A set of bivariate Cox proportional hazard models showed that among the demographic factors considered in this pilot study previous research experience was the only one to confer an advantage in study performance. A correlation matrix, however, indicated that the pre-stratification of participants had evenly distributed their degree of prior research experience between the two groups. When examining responses from just group A, major (biology and biochemistry v. dietetics, nutrition and food sciences) and previous research experience did approach significance. This indicates that familiarity with research literature and biomedical language is potentially advantageous in using the database, but ultimately not to a significant extent. In general, studies evaluating information retrieval systems with user-oriented methods have had similar trouble identifying significant extraneous influences on user performance.

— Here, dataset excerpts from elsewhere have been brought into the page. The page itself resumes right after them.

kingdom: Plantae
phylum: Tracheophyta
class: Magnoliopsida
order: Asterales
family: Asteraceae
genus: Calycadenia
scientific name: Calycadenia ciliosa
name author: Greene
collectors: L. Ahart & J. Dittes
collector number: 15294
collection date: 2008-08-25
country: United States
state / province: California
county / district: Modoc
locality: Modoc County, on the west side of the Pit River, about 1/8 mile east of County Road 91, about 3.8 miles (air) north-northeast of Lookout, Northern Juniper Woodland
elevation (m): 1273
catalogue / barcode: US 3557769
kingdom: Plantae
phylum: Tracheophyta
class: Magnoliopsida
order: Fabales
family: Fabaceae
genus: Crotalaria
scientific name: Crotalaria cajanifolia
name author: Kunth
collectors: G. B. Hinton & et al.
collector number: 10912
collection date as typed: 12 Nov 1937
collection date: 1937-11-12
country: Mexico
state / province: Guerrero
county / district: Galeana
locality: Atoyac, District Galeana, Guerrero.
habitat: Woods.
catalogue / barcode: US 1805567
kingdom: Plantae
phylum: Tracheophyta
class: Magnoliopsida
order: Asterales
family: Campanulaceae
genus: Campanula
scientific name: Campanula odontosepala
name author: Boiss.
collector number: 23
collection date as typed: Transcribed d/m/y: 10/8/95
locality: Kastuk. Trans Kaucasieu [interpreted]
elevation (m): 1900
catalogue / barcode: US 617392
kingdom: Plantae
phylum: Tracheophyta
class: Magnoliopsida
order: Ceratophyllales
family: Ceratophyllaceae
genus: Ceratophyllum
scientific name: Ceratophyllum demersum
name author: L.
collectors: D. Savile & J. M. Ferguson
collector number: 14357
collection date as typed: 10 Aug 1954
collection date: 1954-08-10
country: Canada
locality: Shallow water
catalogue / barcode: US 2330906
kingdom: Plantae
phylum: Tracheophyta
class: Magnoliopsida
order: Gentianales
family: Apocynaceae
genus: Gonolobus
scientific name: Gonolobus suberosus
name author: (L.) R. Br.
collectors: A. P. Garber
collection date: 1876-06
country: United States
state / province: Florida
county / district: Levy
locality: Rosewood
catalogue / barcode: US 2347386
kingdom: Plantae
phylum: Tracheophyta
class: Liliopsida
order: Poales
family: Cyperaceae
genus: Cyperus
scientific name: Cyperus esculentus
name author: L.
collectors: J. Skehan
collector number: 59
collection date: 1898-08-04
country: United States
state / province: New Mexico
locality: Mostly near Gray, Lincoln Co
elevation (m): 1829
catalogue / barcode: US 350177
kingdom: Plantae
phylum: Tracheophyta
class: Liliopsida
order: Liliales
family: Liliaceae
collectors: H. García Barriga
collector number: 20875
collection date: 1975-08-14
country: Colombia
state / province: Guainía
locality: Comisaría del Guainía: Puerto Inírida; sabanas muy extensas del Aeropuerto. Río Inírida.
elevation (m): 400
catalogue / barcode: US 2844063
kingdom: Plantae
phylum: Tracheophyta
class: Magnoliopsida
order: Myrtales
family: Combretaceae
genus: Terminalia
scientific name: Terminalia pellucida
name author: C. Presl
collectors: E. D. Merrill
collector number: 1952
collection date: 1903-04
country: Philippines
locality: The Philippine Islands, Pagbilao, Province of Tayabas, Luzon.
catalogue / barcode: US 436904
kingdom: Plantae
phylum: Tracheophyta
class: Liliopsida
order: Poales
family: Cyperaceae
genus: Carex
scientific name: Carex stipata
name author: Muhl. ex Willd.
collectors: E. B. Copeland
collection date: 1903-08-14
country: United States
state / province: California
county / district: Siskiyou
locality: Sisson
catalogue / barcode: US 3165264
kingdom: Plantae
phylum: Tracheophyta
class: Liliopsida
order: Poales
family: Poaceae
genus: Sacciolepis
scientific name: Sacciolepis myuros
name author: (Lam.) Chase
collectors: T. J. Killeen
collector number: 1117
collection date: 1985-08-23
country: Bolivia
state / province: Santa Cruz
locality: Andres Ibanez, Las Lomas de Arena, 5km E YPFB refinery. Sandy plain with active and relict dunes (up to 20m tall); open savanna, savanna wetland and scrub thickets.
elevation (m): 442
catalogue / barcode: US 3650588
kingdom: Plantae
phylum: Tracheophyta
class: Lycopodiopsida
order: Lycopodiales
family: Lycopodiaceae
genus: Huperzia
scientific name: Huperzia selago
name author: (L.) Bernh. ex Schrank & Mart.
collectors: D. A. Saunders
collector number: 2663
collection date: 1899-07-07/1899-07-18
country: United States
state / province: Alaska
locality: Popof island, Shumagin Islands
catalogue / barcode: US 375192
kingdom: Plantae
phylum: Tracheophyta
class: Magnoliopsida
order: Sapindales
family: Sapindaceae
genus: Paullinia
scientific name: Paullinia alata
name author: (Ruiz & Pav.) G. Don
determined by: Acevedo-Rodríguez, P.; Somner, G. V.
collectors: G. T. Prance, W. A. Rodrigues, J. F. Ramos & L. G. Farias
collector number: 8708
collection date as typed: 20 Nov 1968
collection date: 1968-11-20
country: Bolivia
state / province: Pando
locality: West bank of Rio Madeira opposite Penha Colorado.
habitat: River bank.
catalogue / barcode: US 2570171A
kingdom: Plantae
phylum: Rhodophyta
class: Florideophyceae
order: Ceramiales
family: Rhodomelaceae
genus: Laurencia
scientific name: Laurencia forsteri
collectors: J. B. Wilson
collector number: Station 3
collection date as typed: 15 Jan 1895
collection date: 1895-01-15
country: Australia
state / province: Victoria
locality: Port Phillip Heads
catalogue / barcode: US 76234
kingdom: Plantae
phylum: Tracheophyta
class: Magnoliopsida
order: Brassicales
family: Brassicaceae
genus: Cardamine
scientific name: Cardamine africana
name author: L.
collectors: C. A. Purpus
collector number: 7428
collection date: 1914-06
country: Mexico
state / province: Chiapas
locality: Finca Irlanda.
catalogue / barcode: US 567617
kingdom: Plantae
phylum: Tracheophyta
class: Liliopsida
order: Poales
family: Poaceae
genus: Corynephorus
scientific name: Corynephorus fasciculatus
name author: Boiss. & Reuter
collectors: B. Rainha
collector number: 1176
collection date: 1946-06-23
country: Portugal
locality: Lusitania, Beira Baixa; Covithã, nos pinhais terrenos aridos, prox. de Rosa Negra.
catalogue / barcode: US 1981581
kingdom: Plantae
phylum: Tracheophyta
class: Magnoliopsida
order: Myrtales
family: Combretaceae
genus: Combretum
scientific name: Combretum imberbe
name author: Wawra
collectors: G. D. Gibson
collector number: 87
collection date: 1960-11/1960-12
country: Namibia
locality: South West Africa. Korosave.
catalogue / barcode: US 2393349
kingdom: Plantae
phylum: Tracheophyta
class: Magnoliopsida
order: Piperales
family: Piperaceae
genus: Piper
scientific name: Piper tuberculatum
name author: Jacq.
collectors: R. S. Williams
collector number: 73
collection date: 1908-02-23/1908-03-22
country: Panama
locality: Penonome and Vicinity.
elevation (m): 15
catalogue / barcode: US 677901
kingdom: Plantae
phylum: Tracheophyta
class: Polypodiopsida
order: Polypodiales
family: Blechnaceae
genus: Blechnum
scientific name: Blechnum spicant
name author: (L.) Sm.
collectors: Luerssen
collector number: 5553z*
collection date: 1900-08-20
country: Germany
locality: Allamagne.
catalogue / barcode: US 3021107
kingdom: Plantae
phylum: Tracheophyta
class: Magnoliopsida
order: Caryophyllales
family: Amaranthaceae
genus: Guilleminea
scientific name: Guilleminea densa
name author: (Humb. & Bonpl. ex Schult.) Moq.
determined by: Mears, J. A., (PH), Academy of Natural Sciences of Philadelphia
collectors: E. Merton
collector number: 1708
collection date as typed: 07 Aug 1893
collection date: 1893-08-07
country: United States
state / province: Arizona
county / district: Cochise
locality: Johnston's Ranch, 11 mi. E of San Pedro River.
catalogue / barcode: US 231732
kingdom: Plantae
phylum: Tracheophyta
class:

Whether collecting data on age, sex, computer experience, online search engine familiarity or career objectives these examples from the literature show no significant differences between the groups assigned to the different search methods nor accuracy rates.16–18
In this pilot randomised trial, statistically significant differences were observed between groups A and B. This emphasised the marked differences between the methods and warrant expansion of the trial to validate the results. In addition to increasing the sample size, it will be helpful to source queries from a separate set of participants, experts on the topics addressed by the database or search history data from commercial engines.14 16 19 It will also be useful to expand the diversity of participants' education status. Determining the range of students and users that could benefit from this new platform for information will help guide integration into educational systems. A limitation of the Refbin system is that, unlike Google Scholar and PubMed, methods to continuously update the database are not yet implemented.
Conclusion
We demonstrated that a new method of extracting information from published biomedical literature allows users to more quickly and more accurately answer questions related to COVID-19. Topics such as COVID-19 present so much data that a next-generation system is required to more rapidly allow users to answer questions related to the published data. This pilot study with 1000 COVID-19 manuscripts points to a possible solution to speed up research.